[Page layout parsing data]
--*--

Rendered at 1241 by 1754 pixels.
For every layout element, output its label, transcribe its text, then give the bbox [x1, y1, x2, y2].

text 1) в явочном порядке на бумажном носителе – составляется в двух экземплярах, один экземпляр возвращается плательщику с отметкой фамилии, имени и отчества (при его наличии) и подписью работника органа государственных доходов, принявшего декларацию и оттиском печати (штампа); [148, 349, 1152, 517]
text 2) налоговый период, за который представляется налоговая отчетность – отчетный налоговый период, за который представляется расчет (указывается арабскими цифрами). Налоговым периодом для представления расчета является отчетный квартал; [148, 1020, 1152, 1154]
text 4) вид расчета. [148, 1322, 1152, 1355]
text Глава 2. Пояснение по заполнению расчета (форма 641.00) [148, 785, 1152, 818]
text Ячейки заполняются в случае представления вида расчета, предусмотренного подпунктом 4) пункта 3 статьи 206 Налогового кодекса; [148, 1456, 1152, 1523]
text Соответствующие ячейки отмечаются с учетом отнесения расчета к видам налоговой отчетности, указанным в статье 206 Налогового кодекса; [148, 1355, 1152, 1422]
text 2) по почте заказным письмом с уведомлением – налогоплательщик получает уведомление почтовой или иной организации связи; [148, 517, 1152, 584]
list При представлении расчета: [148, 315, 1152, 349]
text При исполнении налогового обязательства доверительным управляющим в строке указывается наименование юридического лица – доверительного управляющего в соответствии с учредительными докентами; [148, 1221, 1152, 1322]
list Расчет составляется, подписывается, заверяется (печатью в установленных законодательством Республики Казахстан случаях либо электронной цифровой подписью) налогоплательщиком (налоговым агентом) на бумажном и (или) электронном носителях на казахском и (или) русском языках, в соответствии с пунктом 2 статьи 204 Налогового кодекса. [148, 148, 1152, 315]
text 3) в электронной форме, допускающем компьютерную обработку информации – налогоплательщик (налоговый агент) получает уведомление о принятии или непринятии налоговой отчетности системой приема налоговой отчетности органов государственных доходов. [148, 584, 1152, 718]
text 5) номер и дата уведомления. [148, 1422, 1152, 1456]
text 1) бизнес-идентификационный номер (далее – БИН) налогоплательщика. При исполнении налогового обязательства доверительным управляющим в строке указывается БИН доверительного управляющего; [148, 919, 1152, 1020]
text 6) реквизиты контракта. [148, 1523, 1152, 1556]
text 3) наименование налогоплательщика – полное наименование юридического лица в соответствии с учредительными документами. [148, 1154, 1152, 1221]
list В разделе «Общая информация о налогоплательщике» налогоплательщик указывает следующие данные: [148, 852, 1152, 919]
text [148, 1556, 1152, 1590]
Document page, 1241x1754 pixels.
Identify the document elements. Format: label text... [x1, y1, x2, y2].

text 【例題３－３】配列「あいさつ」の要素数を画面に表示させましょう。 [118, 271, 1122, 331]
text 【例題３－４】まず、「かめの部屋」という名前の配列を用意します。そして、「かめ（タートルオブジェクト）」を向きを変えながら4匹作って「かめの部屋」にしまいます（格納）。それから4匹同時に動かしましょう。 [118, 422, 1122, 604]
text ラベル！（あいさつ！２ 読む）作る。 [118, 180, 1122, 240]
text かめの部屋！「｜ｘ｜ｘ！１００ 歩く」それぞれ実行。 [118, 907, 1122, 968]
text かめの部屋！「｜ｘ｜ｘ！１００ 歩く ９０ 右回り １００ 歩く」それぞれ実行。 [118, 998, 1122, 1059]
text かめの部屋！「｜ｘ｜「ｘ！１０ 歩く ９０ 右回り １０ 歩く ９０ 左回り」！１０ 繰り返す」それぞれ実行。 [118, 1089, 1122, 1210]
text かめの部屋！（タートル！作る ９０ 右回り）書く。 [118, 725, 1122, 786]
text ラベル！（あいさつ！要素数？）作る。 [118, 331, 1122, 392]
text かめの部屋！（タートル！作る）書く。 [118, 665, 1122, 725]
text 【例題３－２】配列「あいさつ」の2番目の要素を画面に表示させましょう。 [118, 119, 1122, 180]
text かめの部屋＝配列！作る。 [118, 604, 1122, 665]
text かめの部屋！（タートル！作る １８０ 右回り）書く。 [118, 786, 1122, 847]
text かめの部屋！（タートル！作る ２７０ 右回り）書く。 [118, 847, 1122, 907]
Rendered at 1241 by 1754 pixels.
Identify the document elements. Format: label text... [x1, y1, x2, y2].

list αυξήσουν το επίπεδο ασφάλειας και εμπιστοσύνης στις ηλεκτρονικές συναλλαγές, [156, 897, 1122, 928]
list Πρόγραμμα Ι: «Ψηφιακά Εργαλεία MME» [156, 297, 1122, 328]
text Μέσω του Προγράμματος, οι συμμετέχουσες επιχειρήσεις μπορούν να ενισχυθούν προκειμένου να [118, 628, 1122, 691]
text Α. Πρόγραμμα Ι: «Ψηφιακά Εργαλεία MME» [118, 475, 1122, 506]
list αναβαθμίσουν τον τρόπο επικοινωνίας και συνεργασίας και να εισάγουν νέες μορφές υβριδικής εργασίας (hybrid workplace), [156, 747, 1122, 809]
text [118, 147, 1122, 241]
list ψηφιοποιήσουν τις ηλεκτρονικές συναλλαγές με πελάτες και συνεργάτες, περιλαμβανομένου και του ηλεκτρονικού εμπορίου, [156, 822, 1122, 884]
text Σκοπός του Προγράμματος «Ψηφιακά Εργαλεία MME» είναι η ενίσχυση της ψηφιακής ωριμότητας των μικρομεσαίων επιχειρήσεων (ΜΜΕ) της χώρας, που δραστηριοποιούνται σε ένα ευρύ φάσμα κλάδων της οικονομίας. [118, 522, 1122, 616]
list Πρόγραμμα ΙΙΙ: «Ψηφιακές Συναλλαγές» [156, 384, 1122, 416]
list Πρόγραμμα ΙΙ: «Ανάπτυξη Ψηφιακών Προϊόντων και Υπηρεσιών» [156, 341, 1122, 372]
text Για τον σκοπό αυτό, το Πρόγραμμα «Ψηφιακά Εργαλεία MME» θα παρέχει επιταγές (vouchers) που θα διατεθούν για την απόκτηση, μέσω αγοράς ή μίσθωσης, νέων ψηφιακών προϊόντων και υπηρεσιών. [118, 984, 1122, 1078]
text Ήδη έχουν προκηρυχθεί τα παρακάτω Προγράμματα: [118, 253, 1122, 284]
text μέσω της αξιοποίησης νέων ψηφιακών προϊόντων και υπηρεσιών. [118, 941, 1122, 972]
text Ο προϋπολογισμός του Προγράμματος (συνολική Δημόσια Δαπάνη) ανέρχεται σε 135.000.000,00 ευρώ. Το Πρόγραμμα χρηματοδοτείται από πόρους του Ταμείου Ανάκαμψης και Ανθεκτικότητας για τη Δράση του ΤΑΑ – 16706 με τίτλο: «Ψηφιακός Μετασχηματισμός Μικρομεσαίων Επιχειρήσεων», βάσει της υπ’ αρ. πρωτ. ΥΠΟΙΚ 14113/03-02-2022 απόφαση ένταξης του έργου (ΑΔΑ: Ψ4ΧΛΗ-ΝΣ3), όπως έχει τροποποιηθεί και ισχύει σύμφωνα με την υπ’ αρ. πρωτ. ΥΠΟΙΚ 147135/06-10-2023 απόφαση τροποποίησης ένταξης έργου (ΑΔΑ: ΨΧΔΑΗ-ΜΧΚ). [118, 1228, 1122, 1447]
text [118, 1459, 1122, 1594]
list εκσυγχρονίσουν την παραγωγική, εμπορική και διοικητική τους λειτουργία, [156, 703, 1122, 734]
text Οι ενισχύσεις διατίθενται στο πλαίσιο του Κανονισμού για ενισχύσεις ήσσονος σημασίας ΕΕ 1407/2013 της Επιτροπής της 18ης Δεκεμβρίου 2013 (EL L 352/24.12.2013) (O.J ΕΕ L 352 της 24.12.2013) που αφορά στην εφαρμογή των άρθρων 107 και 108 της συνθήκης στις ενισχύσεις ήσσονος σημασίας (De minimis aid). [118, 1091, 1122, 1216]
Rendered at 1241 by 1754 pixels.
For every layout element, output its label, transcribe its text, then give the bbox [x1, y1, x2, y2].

--*--

Every line in the entries that contains the word "получает" should be counted, and the total stated alone.

● **Answer**:
2